Analysis of porcine adipose tissue transcriptome reveals differences in de novo fatty acid synthesis in pigs with divergent muscle fatty acid composition

Abstract

Background: In pigs, adipose tissue is one of the principal organs involved in the regulation of lipid metabolism. It is particularly involved in the overall fatty acid synthesis with consequences in other lipid-target organs such as muscles and the liver. With this in mind, we have used massive, parallel high-throughput sequencing technologies to characterize the porcine adipose tissue transcriptome architecture in six Iberian x Landrace crossbred pigs showing extreme phenotypes for intramuscular fatty acid composition (three per group).

Results: High-throughput RNA sequencing was used to generate a whole characterization of adipose tissue (backfat) transcriptome. A total of 4,130 putative unannotated protein-coding sequences were identified in the 20% of reads which mapped in intergenic regions. Furthermore, 36% of the unmapped reads were represented by interspersed repeats, SINEs being the most abundant elements. Differential expression analyses identified 396 candidate genes among divergent animals for intramuscular fatty acid composition. Sixty-two percent of these genes (247/396) presented higher expression in the group of pigs with higher content of intramuscular SFA and MUFA, while the remaining 149 showed higher expression in the group with higher content of PUFA. Pathway analysis related these genes to biological functions and canonical pathways controlling lipid and fatty acid metabolisms. In concordance with the phenotypic classification of animals, the major metabolic pathway differentially modulated between groups was de novo lipogenesis, the group with more PUFA being the one that showed lower expression of lipogenic genes.

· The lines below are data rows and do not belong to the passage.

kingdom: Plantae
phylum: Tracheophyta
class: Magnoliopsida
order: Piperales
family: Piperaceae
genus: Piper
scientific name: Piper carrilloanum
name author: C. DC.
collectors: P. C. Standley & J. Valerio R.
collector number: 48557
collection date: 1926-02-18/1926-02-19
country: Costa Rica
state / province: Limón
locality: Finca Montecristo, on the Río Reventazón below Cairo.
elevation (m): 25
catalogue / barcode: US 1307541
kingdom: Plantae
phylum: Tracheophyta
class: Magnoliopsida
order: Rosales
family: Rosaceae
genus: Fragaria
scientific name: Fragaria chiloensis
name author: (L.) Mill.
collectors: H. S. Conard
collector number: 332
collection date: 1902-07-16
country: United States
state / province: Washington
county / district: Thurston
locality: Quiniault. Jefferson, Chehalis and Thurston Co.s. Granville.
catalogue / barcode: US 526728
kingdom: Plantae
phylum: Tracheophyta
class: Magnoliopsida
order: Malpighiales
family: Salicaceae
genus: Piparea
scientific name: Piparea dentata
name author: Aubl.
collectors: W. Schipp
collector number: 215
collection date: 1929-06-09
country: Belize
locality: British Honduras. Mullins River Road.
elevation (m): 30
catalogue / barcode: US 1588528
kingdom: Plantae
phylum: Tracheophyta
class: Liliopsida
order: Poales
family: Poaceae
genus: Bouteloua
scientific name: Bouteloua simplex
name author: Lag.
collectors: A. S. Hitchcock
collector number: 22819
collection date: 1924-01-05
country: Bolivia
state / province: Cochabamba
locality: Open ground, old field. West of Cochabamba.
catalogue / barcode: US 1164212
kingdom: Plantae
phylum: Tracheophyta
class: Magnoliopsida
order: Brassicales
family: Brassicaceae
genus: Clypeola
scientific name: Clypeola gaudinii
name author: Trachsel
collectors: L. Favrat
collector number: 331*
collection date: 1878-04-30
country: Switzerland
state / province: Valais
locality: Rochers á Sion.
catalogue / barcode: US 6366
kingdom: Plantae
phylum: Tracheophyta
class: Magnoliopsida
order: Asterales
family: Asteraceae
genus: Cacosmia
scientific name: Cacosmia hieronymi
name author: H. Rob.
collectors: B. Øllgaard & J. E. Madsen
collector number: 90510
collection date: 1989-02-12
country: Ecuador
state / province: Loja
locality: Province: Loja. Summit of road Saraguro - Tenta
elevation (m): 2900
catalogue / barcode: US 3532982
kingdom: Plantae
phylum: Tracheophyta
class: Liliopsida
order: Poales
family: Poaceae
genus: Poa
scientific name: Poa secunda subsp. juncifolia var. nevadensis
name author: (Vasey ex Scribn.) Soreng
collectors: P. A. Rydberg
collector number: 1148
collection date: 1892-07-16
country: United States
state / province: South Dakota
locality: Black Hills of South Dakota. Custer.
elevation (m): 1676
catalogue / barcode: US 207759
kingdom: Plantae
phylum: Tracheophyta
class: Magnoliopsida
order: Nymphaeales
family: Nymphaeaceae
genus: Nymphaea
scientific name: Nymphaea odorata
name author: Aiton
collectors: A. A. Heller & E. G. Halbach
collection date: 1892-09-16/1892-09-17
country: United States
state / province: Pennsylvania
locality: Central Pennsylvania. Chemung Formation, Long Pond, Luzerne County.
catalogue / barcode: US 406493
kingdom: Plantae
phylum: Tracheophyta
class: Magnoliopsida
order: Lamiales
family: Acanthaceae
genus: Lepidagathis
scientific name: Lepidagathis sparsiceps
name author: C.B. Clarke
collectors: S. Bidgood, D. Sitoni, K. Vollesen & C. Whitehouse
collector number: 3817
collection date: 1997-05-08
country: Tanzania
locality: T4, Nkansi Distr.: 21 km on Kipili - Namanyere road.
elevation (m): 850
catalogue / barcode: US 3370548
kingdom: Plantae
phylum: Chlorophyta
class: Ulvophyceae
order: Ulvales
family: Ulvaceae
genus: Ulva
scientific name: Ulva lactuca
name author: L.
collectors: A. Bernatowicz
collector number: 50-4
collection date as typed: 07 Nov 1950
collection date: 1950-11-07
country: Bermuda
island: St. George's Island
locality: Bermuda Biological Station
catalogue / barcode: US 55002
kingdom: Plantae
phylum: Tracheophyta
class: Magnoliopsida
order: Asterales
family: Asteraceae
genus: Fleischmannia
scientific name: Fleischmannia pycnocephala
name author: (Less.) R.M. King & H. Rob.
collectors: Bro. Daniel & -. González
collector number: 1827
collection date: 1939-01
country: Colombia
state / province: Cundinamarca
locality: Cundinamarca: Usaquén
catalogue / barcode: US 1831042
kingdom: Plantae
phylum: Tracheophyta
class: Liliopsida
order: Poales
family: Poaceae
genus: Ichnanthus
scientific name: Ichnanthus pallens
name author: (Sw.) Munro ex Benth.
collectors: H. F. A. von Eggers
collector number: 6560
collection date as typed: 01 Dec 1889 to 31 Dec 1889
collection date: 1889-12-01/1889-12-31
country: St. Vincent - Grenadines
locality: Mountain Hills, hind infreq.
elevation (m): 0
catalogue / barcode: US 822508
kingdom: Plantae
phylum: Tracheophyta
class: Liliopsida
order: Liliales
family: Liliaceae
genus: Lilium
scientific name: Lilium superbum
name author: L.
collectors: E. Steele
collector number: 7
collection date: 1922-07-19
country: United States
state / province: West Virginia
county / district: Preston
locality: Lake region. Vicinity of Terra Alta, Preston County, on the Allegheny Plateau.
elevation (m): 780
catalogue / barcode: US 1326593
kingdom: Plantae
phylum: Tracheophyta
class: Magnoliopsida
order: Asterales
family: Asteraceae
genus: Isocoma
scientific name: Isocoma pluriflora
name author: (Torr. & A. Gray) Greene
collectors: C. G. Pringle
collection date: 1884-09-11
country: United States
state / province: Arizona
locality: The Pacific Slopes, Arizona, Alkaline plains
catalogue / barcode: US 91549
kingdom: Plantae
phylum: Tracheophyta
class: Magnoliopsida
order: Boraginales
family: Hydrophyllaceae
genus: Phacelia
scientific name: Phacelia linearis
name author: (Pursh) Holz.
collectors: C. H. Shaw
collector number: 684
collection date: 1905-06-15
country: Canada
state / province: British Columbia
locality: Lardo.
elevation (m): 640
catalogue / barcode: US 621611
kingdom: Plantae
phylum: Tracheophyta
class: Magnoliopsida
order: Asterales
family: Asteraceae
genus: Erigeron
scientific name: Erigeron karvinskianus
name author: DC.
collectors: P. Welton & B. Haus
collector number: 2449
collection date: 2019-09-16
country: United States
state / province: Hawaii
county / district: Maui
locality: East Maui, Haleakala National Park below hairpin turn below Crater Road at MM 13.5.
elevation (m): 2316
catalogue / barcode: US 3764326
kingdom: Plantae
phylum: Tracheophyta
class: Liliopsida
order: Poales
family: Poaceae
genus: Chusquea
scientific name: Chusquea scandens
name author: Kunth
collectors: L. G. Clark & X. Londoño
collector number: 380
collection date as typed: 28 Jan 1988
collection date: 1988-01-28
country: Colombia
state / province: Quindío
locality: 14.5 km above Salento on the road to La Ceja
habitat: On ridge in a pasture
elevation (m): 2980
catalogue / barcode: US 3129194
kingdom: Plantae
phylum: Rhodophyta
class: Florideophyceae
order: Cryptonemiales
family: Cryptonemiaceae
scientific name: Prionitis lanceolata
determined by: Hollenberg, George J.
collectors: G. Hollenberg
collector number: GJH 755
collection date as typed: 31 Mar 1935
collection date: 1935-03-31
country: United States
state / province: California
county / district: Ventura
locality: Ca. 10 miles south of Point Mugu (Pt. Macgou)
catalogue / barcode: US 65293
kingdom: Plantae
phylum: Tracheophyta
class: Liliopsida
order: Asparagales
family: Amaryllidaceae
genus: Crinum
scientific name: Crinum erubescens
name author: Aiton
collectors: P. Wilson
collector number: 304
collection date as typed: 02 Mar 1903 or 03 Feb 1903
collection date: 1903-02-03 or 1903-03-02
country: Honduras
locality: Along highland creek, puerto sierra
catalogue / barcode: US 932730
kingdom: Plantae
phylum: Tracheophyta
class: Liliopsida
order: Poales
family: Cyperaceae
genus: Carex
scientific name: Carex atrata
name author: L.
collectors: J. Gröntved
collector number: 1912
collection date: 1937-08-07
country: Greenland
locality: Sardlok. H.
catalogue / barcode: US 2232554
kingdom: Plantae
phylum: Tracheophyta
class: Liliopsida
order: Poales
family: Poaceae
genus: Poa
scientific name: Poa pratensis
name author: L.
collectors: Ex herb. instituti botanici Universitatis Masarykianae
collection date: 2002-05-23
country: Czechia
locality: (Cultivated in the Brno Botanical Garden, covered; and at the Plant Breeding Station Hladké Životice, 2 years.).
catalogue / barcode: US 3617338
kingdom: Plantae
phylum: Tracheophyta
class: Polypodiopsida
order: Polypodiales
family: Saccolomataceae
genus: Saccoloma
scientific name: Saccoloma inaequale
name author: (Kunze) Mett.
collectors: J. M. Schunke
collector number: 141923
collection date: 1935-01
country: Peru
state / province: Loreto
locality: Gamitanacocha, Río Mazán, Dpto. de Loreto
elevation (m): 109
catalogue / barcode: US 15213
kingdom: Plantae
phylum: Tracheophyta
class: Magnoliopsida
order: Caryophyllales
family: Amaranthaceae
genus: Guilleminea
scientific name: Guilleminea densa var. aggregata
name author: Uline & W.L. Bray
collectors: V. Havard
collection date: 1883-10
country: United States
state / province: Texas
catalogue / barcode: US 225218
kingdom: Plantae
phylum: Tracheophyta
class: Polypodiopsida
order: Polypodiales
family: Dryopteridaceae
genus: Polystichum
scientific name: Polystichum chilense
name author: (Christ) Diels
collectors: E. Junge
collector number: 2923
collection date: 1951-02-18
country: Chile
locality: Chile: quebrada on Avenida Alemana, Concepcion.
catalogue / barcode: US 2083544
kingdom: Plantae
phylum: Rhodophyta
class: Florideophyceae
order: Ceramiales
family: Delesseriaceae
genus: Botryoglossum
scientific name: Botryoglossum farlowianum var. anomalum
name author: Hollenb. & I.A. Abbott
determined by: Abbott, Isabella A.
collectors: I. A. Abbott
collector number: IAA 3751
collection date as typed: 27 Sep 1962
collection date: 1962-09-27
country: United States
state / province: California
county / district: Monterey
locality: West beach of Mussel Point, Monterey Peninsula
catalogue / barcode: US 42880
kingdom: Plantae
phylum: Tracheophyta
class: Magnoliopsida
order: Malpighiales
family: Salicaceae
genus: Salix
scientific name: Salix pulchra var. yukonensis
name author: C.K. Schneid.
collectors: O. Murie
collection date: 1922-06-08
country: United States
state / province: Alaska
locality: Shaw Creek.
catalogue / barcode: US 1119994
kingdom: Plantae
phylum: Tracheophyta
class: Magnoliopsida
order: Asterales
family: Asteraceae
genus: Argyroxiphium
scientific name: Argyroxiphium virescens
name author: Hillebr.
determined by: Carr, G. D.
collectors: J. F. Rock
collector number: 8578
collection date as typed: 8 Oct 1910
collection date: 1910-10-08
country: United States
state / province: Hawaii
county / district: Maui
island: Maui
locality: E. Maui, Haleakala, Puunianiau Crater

Conclusions: These results will help in the identification of genetic variants at loci that affect fatty acid composition traits. The implications of these results range from the improvement of porcine meat quality traits to the application of the pig as an animal model of human metabolic diseases.

Figure 1

Q-Q plot representing the distribution of the p-value. The red line represents the expected distribution of the p-value, while the blue trend represents the distribution observed. X-axis values are Expected –log₁₀ (p-value) and y-axis are the Observed –log₁₀ (p-value).

Figure 2

Representation of the 396 differentially expressed genes (in red) with fold difference ≥ 1.2 and p-value ≤ 0.01. X-axis values are base mean-expression values and y-axis values are the log2 (fold difference).

Figure 3

Networks showing metabolic pathways differentially modulated between H and L groups. A: Diagram of the different expression between H and L groups of the main genes affecting de novo FA synthesis pathway. B: Global IPA network of genes associated with lipid metabolism, nucleic acid metabolism and small molecule biochemistry. Biological association of 35 focus genes as a graphical representation of the molecular relationship (edges) between genes/gene products (nodes). The intensity of the node color indicates the degree of expression: (red) up-regulated and (green) down-regulated in the H group relative to the L group. The shape of nodes indicates the functional classes of the gene products. Genes highlighted in orange are those genes related to lipid metabolism.

Figure 4

Diagram representing the hypothetical causes of the differences in intramuscular and backfat FA composition. Adipocytes incorporate FA from intestine absorption and glucose. Both follow different metabolic pathways that allow FA synthesis by lipogenesis (black arrows). Nevertheless, higher absorption, transport or storage of FA (mainly LA and ALA) produced an inhibitory effect (red lines) on the glucose metabolism and lipogenesis, reducing the content of MUFA and SFA and increasing PUFA content. FA: fatty acids, LA: linoleic acid and ALA: α-linolenic acid.